_YOUR OBJECTIVE:_
While you copy the lines below, skip the pictures and keep the rest exact.
────────────────────
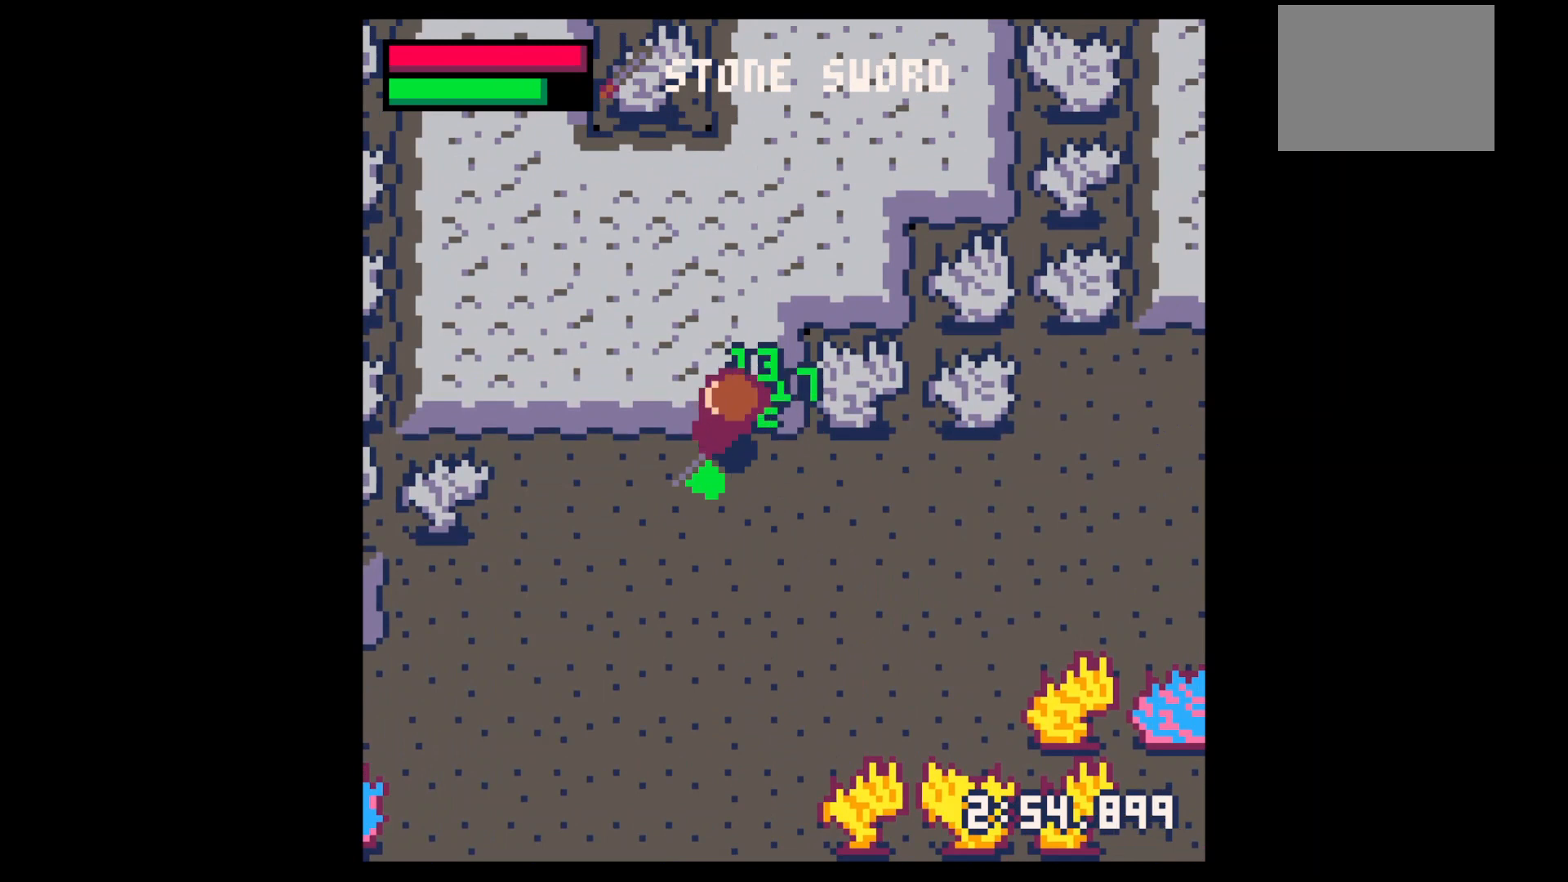
{"keys": ["down", "left"], "events": [[67, "down", "down"], [233, "left", "up"], [267, "down", "up"], [267, "z", "down"], [367, "down", "down"], [433, "down", "up"], [433, "x", "down"], [433, "z", "up"], [467, "down", "down"], [467, "left", "down"], [467, "x", "up"]]}
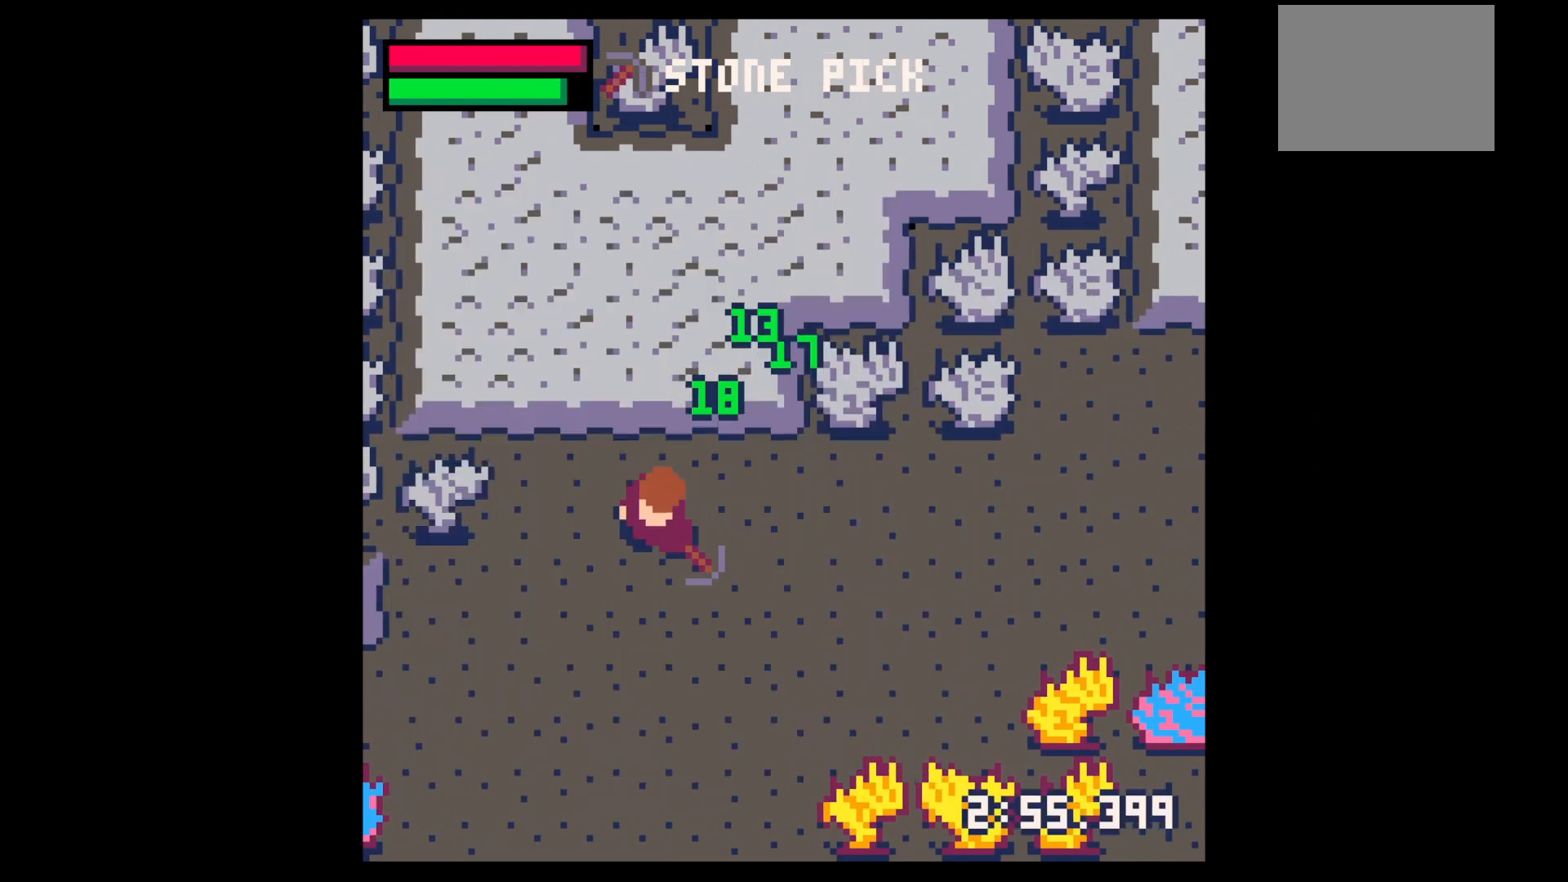
{"keys": ["down", "left"], "events": []}
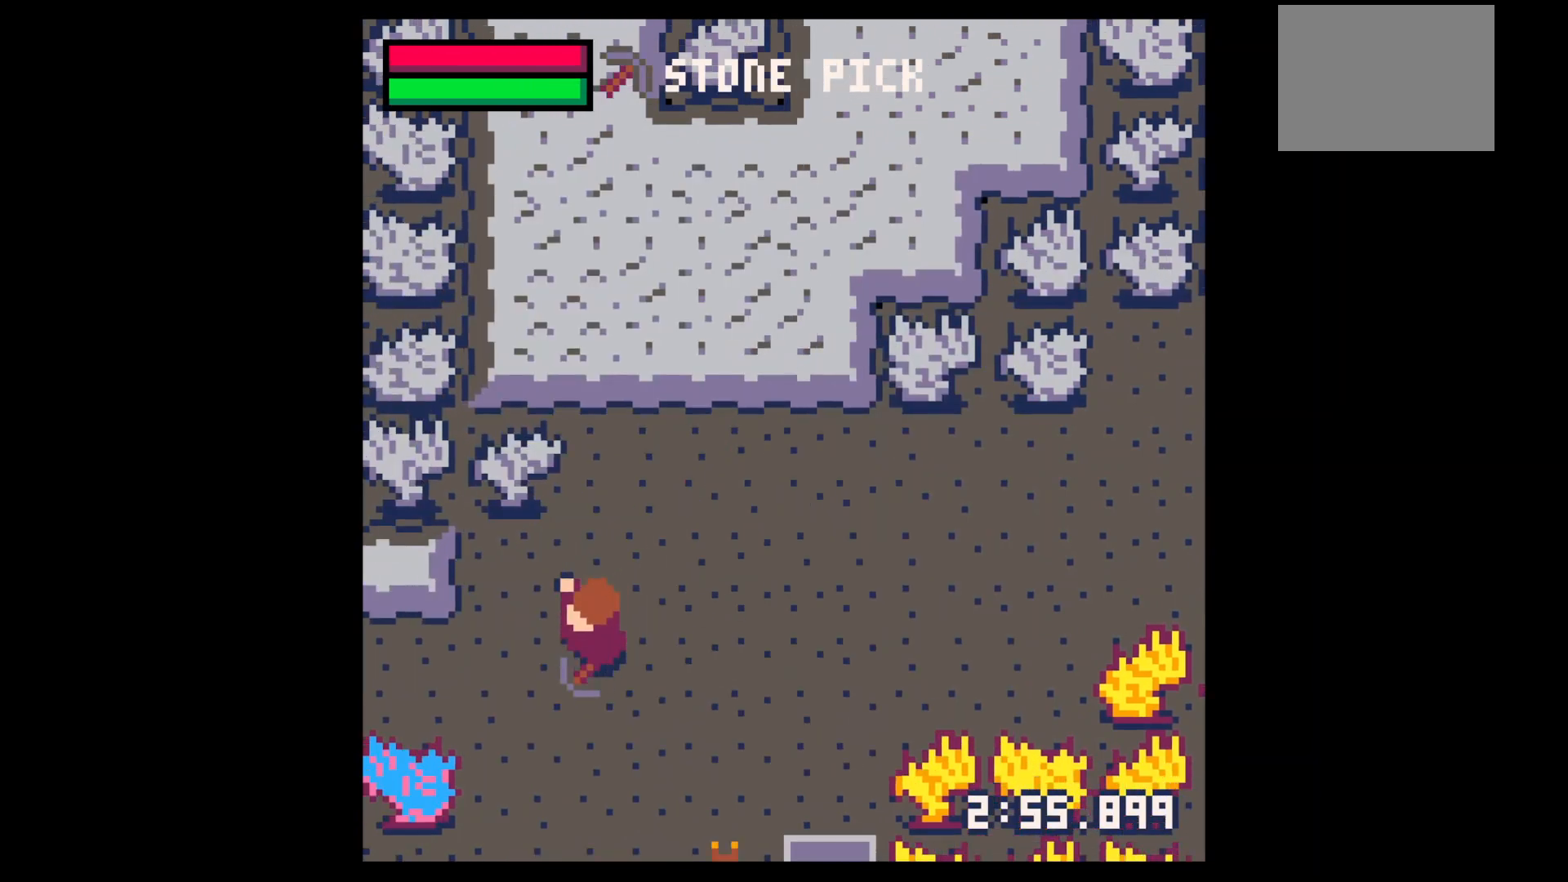
{"keys": ["left", "x"], "events": [[400, "x", "down"], [467, "down", "up"]]}
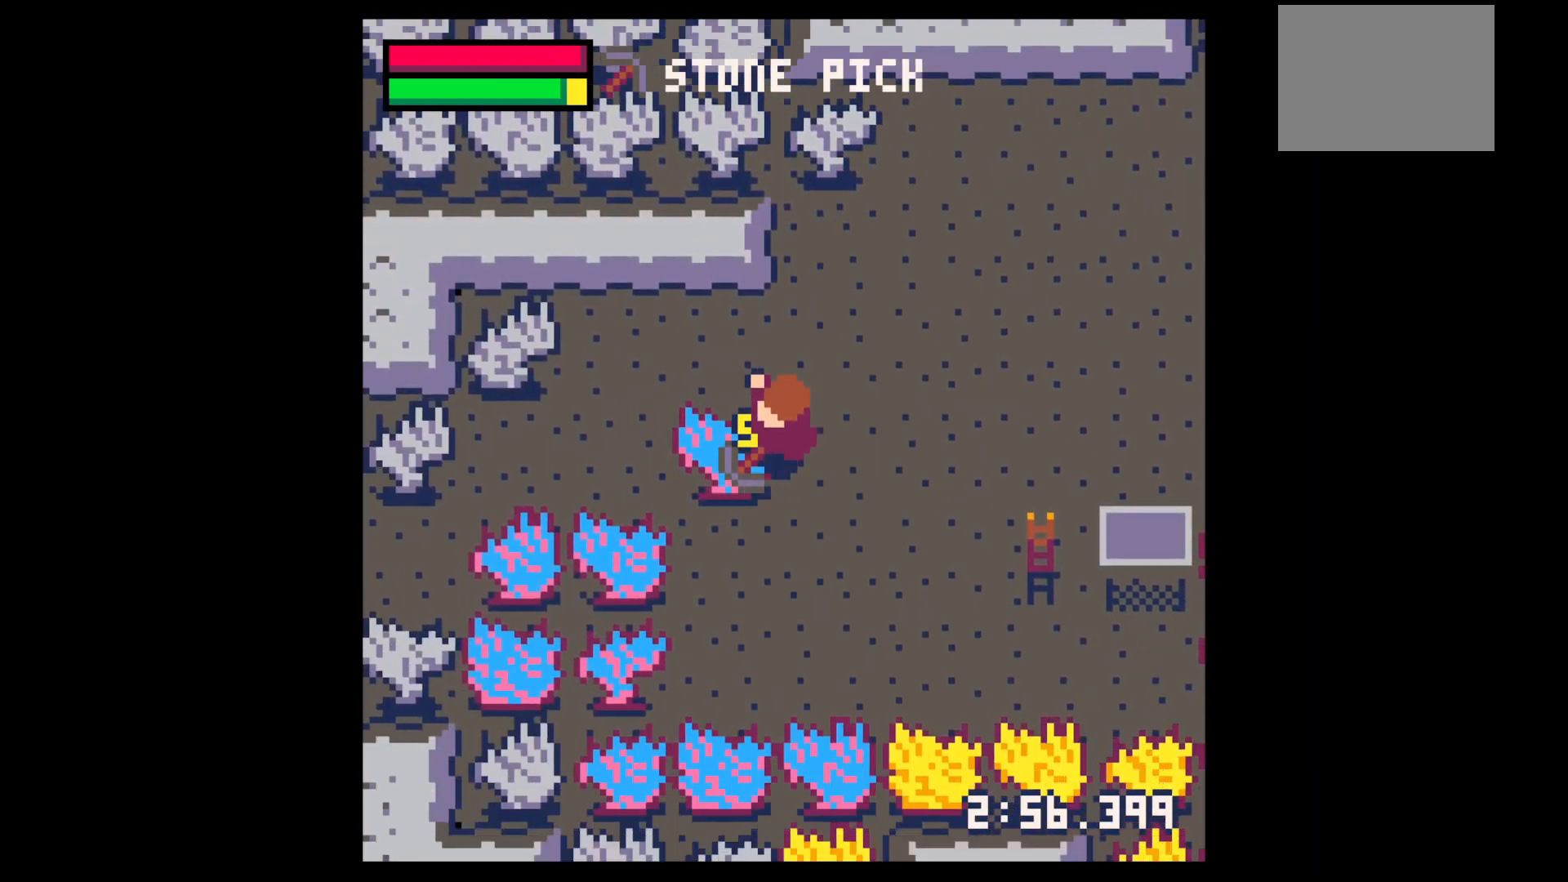
{"keys": ["x"], "events": [[100, "left", "up"]]}
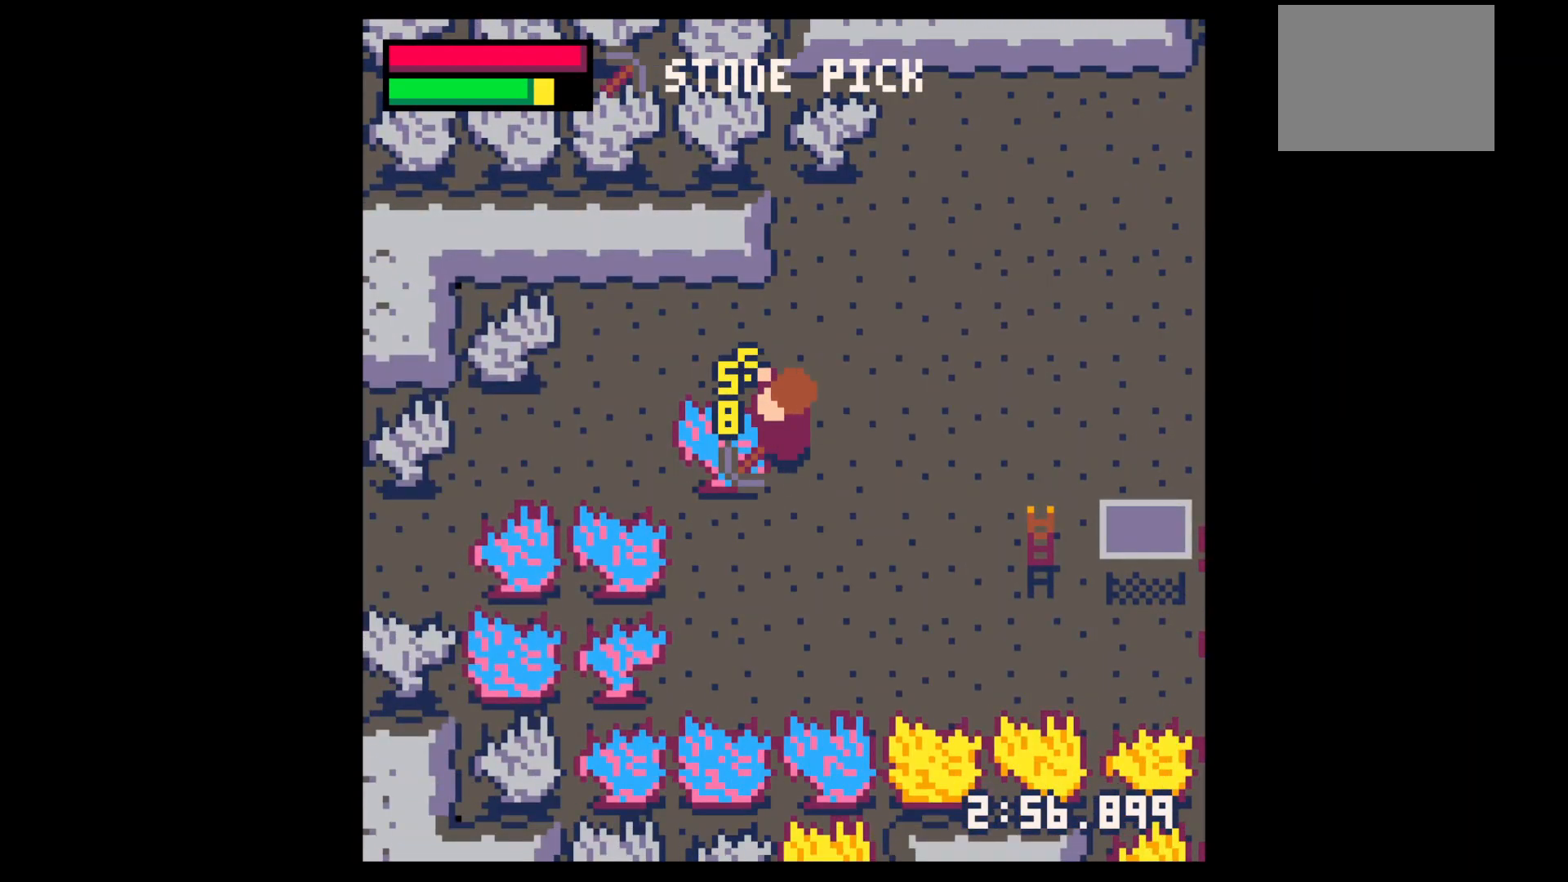
{"keys": ["x"], "events": []}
────────────────────
_ANSWER SPACE:_
{"keys": ["down", "left"], "events": [[67, "down", "down"], [233, "left", "up"], [267, "down", "up"], [267, "z", "down"], [367, "down", "down"], [433, "down", "up"], [433, "x", "down"], [433, "z", "up"], [467, "down", "down"], [467, "left", "down"], [467, "x", "up"]]}
{"keys": ["down", "left"], "events": []}
{"keys": ["left", "x"], "events": [[400, "x", "down"], [467, "down", "up"]]}
{"keys": ["x"], "events": [[100, "left", "up"]]}
{"keys": ["x"], "events": []}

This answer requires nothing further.